Pratiques religieuses douteuses

Deuxième d’une famille de 24 enfants, Olumbu Efanga est né à Yakoko, le 17 janvier 1961. Il fut agent de l’Etat (greffier) durant 20 ans à Mayoko. “C’était un enfant poli, grand chasseur de gibier.”, déclare Efanga Otoluka, 

En 2000, il a créé la secte “Nzambe Lumumba” (dieu Lumumba) à Mayoko, pour disait-il, libérer les peuples noirs du joug de l’occident et l’a installée  à Yakoko, sa localité natale. Cette secte utilise de l’eau puisée par des petites filles dans des récipients pour “neutraliser toute force maléfique”. On y plonge la Bible, Moïse bénit cette eau et les adeptes boivent cette potion qui ferait, selon eux, des miracles. . 

D’aucuns croient à Olumbu surtout parce qu’il est venu les libérer des sorciers. Selon l’un de ses adeptes, ceux-ci œuvraient ouvertement et les gens mouraient. “Nos cimetières sont maintenant dans la brousse, nous n’enterrons plus beaucoup de monde comme par le passé”, explique  Lokake Esemaka, adepte depuis qu’on lui a attribué la mort de son jeune frère. Il fait ainsi brûler masques, peau des animaux totems ce qui ne plait pas à tous. Il combat aussi toutes les Eglises venues de l’Occident.

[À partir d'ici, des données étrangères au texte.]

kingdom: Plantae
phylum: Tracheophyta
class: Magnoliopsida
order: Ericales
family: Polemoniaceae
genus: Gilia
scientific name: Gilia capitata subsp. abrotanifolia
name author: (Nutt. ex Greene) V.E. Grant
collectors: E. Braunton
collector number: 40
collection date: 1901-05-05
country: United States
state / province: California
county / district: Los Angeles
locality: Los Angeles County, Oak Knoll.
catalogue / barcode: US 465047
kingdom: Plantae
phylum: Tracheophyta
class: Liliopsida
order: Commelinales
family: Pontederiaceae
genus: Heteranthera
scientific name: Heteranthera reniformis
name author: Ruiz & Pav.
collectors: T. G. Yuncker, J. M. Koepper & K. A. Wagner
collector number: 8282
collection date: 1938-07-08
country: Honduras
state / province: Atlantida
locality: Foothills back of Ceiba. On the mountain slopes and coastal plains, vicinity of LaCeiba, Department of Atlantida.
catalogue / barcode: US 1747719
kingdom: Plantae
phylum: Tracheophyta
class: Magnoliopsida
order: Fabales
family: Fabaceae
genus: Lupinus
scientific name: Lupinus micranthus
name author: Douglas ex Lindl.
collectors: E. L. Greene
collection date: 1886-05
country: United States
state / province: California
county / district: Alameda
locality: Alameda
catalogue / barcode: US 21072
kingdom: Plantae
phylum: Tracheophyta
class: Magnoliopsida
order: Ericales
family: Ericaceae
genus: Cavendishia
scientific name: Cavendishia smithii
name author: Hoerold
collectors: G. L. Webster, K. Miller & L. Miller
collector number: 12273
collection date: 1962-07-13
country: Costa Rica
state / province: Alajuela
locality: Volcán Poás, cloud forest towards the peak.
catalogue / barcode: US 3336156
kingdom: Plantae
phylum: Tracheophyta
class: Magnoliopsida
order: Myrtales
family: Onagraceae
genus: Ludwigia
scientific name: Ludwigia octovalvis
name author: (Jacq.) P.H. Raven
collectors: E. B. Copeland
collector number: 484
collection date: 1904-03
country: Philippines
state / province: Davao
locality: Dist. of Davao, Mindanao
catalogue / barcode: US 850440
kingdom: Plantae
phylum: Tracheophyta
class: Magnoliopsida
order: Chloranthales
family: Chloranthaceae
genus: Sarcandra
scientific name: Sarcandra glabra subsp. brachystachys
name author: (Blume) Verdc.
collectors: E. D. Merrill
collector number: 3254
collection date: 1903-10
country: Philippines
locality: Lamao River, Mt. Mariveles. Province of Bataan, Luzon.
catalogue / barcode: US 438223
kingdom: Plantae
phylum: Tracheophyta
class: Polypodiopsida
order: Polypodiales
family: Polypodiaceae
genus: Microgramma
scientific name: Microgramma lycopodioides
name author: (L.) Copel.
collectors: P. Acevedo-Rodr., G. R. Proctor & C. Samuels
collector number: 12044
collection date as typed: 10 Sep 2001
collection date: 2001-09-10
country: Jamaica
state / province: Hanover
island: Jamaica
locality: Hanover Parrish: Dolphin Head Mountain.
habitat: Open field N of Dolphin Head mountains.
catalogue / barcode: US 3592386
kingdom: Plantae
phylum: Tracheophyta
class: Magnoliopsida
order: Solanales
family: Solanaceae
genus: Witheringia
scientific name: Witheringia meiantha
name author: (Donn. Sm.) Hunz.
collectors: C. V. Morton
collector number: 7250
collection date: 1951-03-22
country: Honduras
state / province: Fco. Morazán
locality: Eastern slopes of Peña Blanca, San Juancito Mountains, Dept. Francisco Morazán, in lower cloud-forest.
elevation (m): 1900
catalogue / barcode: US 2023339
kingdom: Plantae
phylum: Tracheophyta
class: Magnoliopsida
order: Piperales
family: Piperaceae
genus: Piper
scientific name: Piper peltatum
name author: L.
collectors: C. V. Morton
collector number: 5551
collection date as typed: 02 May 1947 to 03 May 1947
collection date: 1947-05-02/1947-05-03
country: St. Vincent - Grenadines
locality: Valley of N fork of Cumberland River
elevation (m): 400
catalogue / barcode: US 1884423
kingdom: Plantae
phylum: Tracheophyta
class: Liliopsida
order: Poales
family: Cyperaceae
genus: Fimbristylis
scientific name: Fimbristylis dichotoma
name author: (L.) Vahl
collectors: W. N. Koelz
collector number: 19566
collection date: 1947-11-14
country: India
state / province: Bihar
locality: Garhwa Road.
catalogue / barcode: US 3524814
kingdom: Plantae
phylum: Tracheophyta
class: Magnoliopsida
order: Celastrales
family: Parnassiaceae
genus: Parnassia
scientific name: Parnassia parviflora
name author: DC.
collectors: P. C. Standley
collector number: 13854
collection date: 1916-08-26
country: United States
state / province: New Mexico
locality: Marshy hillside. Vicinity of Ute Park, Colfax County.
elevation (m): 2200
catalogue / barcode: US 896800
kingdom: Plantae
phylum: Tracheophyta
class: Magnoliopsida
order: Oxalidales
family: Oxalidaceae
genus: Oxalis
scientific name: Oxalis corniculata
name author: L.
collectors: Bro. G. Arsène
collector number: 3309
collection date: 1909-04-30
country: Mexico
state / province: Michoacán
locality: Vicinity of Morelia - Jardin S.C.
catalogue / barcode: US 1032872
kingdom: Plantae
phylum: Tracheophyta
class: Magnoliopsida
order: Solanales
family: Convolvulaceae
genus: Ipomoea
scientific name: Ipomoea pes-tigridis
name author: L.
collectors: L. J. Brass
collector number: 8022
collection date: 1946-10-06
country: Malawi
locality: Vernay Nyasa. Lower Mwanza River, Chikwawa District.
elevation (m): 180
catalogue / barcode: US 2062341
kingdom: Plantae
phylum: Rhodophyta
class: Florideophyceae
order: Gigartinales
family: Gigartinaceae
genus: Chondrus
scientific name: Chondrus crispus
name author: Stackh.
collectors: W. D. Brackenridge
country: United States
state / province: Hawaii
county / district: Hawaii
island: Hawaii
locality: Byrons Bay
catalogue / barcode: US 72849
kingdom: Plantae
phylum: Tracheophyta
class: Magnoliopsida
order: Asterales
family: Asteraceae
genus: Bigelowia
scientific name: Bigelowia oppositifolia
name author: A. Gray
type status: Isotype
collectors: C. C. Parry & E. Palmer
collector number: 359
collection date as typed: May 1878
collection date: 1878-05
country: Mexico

La secte est qualifiée de “mouvement politico-mystico-religieux”, suite à son implication dans les affaires politiques (drapeau du MNC, PPRD, insubordination face à l’administration..) Elle réunissait ses adeptes chaque samedi ainsi que  le 17 janvier et le 30 juin. Ceux-ci  venaient des territoires d’Ubundu, Isangi, Ikela en équateur, Banalia… à plus de 150km.

En 2008, le gouvernement provincial a fait signer à Moïse un code de bonne conduite suite aux manquements observés dans son mouvement. “Ce dossier est complexe suite aux interférences des hommes politiques”, affirme le ministre Christian Atama Tabe. En juillet, des militaires et les adeptes de cette secte s’étaient affrontés faisant des morts et des blessés.

Aujourd’hui cette Eglise suscite de nombreux débats dans l’hémicycle de l’Assemblée provinciale et occupe les conversations des habitants et chercheurs de Kisangani.